Work required >>
Print each of the lines below verbatim, with nothing changed, added, or left out.
---------- Data supplied
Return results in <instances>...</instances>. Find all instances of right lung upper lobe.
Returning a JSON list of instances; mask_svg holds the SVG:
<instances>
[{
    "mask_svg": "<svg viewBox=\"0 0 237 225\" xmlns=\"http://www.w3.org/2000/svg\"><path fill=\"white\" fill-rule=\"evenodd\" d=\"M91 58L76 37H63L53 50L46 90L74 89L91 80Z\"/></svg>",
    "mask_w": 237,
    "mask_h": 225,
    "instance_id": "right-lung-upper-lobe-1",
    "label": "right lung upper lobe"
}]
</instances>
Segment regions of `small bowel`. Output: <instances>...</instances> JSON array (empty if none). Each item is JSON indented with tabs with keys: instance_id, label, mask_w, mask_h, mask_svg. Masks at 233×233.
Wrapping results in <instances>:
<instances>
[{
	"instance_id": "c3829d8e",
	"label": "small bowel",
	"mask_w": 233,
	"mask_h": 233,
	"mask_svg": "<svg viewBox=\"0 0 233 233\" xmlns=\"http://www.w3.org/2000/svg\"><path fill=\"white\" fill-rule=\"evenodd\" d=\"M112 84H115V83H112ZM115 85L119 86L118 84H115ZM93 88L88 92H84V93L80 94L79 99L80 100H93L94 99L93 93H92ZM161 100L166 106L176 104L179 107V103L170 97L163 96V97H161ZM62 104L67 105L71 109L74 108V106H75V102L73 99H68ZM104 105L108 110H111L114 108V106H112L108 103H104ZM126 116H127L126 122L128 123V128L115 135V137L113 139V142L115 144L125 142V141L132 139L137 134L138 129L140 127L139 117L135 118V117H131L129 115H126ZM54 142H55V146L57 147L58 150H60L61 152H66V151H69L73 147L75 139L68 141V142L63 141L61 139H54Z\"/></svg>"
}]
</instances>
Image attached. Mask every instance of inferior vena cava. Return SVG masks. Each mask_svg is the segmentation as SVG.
--------------------
Expected answer >>
Return results in <instances>...</instances>. Find all instances of right lung upper lobe.
Returning a JSON list of instances; mask_svg holds the SVG:
<instances>
[{
    "mask_svg": "<svg viewBox=\"0 0 237 225\" xmlns=\"http://www.w3.org/2000/svg\"><path fill=\"white\" fill-rule=\"evenodd\" d=\"M91 58L76 37H63L53 50L46 90L74 89L91 80Z\"/></svg>",
    "mask_w": 237,
    "mask_h": 225,
    "instance_id": "right-lung-upper-lobe-1",
    "label": "right lung upper lobe"
}]
</instances>
Segment regions of `small bowel`. Output: <instances>...</instances> JSON array (empty if none). Each item is JSON indented with tabs with keys: instance_id, label, mask_w, mask_h, mask_svg. Masks at 233×233.
Wrapping results in <instances>:
<instances>
[{
	"instance_id": "c3829d8e",
	"label": "small bowel",
	"mask_w": 233,
	"mask_h": 233,
	"mask_svg": "<svg viewBox=\"0 0 233 233\" xmlns=\"http://www.w3.org/2000/svg\"><path fill=\"white\" fill-rule=\"evenodd\" d=\"M112 84H115V83H112ZM115 85L119 86L118 84H115ZM93 88L88 92H84V93L80 94L79 99L80 100H93L94 99L93 93H92ZM161 100L166 106L176 104L179 107V103L170 97L163 96V97H161ZM62 104L67 105L71 109L74 108V106H75V102L73 99H68ZM104 105L108 110H111L114 108V106H112L108 103H104ZM126 116H127L126 122L128 123V128L115 135V137L113 139V142L115 144L125 142V141L132 139L137 134L138 129L140 127L139 117L135 118V117H131L129 115H126ZM54 142H55V146L57 147L58 150H60L61 152H66V151H69L73 147L75 139L68 141V142L63 141L61 139H54Z\"/></svg>"
}]
</instances>
Image attached. Mask every instance of inferior vena cava. Return SVG masks. Each mask_svg is the segmentation as SVG.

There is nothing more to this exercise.